** The first three books in my six-part dystopian series have officially made their way out into the world! Check them out!
For the sake of blogging, self-exploration, and contemplation, I’ve been slowly making my way through answering questions from this list
Today’s question: Who do you trust and why?
Trust is a highly precarious concept because we as human beings are not stagnant. We change and shift all the time, little by little every single day, bending with the wind, sometimes breaking, sometimes putting ourselves back together but never in the same way twice. This is one of the reasons that fiction fascinates me, I can feel my characters changing with every new situation they are presented with. Writing fiction really helps me to put real life into perspective.
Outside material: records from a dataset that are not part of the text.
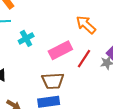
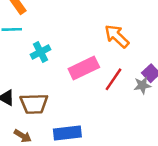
brown trapezoid: (53, 81) -> (34, 104), moved

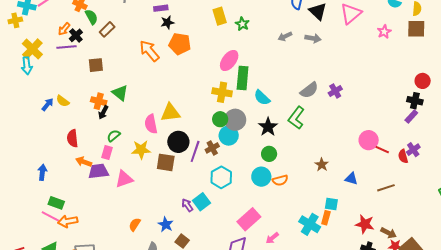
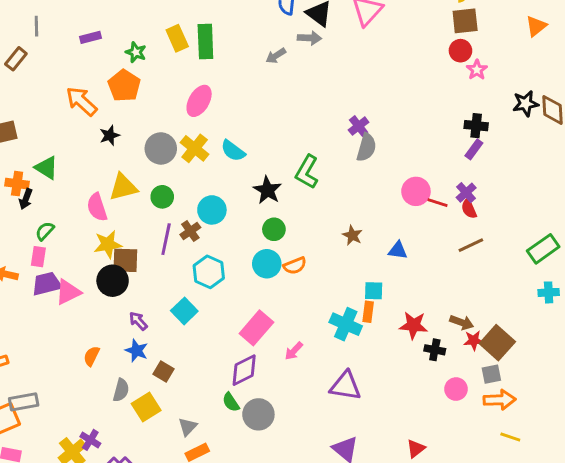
black star: (167, 22) -> (110, 135), moved
green star: (242, 24) -> (136, 52), moved
brown rectangle: (107, 29) -> (16, 59), moved
pink star: (384, 32) -> (477, 70), moved
gray arrow: (313, 38) -> (309, 38), moved
orange pentagon: (180, 44) -> (124, 86), turned 30
green rectangle: (243, 78) -> (205, 42), moved
red circle: (423, 81) -> (460, 51), moved
gray semicircle: (309, 90) -> (366, 147), moved, turned -30
yellow cross: (222, 92) -> (195, 148), turned 36
cyan semicircle: (262, 98) -> (233, 151), moved
green circle: (220, 119) -> (162, 197), moved
gray circle: (235, 120) -> (161, 148), moved
black circle: (178, 142) -> (113, 281), moved
yellow star: (141, 150) -> (108, 244), moved
purple cross: (413, 150) -> (466, 193), moved
purple trapezoid: (98, 171) -> (47, 284), moved
brown line: (386, 188) -> (471, 245), moved
purple arrow: (187, 205) -> (138, 321), moved
red star: (365, 224) -> (413, 325), moved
I’ve learned through my past experiences that it’s okay to trust someone, but I trust someone today. I no longer assume that if I trust someone today, they’ll be the same trustworthy person they are tomorrow. Don’t get me wrong, once I find someone trustworthy I don’t look for reasons to suspect otherwise, but I no longer make excuses for suspicious behaviors, either. I don’t say to myself, “Oh they did that to someone over there, but they’d never do that to me.” We are never “special.” There is never a reason to believe that a person wouldn’t treat you the way they’ve treated someone else.
I feel lucky to have some people in my life whom I trust wholeheartedly, and those people are the group of my closest girlfriends. They are the people that I get together with on Fridays for dinner and drinks, and they are also the people that I call when I’m having a difficult day and I really need someone to talk to that won’t judge me no matter what I’m thinking, feeling, or saying, because they know me, they know the heart of the person underneath the struggles. Even recently when a childhood friend committed suicide, I had thoughts, feelings, and reactions that I feared would make me sound like a pretty awful person if I voiced them out loud, but I knew that my group of girlfriends were people I could talk to who would understand the process of working through something, people who wouldn’t judge even my weirdest thoughts and reactions. The gratitude I feel to have people like that in my life is limitless, because I haven’t always had that. I know what it’s like to feel betrayed, exposed, and extremely alone.
Yet, I can’t swear that I will be as equally close with these people a year from now, five years from now, ten years, etc. If we are lucky we grow alongside our closest friends, but that isn’t always the case and that’s nobody’s fault. There are others that I used to trust, but their circumstances changed, and they changed along with them. I’ve also changed, I’m definitely not the same person I was twenty years, ten, or even five years ago.
Trust the people that treat you no differently when you’re at your worst than when you’re at your best. Anyone else is just an acquaintance that should be kept at arm’s length.